Ethan teilte Sarah mit, dass der Brief bisher nicht aufgetaucht sei.
»Dann muss er noch hier irgendwo sein«, meinte sie. »Kannst du dir denken, wo?«
Er verneinte.
»Was ist mit der Bibliothek?«, fragte sie.
»Der Bibliothek?«
»Du weißt doch, der Raum, wo so viele Bücher drin sind. An allen Wänden. Auf Regalen.«
»Ach so, der. Das scheint mehr was für dich zu sein als für mich.«
»Genau. Ich muss dort für ein, zwei Stunden rein, Ethan. Schon eine halbe Stunde würde helfen. Ich denke, der Brief ist wichtig. Deine Freunde von der Polizei wissen nicht, wonach sie suchen sollen, ich aber erkenne ihn sofort.«
Sie brauchte eine ganze Stunde, um ihn zu überreden, ihr Zutritt zum Haupthaus zu verschaffen, ihr dabei zu helfen, unter dem schwarzgelben Absperrband durchzukriechen und die Haustür mit seinem Schlüssel aufzuschließen.
»Das ist gegen alle Vorschriften«, erklärte er dabei.
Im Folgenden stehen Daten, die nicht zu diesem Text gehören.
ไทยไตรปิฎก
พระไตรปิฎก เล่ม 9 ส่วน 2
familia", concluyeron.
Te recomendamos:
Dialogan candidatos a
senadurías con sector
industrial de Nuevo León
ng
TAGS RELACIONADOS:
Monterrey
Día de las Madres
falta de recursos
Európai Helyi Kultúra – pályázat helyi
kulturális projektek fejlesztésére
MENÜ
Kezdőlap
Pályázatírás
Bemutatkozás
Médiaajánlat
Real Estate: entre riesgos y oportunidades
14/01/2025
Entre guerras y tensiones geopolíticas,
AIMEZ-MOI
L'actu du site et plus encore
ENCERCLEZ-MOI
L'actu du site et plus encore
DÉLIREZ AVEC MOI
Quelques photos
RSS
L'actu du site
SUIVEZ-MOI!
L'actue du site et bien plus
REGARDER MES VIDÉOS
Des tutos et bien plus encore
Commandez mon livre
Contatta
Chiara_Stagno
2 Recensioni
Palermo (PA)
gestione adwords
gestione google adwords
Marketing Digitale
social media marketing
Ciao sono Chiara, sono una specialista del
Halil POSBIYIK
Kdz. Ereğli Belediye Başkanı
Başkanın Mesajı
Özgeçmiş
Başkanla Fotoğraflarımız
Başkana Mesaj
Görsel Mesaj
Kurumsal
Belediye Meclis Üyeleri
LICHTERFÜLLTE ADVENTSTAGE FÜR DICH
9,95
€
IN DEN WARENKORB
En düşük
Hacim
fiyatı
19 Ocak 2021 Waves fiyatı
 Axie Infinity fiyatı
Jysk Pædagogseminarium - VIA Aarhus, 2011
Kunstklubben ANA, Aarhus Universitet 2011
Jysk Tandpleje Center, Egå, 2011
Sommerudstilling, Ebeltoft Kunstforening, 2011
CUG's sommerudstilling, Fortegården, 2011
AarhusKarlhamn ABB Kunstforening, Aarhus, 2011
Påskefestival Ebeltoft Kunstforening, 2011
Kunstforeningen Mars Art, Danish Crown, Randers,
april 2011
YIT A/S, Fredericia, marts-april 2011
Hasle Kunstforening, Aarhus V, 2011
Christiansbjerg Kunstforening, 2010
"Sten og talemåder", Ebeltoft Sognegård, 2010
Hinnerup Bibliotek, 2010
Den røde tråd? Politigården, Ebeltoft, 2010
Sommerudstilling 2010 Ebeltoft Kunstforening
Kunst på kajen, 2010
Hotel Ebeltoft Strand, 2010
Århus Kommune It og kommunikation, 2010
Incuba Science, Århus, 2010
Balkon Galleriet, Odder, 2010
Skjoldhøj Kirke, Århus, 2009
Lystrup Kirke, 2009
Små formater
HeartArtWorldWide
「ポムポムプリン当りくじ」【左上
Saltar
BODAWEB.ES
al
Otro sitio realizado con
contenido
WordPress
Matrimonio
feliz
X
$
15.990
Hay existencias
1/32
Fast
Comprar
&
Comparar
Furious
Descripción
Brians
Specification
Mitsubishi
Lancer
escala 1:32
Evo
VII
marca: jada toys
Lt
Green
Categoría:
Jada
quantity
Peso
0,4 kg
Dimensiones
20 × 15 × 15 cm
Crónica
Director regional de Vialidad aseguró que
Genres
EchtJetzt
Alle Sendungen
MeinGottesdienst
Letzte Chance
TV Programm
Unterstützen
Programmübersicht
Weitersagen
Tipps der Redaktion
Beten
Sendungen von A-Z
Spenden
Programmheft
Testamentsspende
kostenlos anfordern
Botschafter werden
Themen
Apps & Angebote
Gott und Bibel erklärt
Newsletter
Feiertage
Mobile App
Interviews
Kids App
Aber sie hatte seine Neugier geweckt. Vielleicht enthielt der Brief ja wirklich etwas von Bedeutung. Solange sie sich vom Arbeitszimmer fernhielten, konnten sie kaum Schaden anrichten. Das Haus war zwei Tage lang voller Leute gewesen, aber die Ermittler hatten sich vor allem auf den unmittelbaren Tatort konzentriert.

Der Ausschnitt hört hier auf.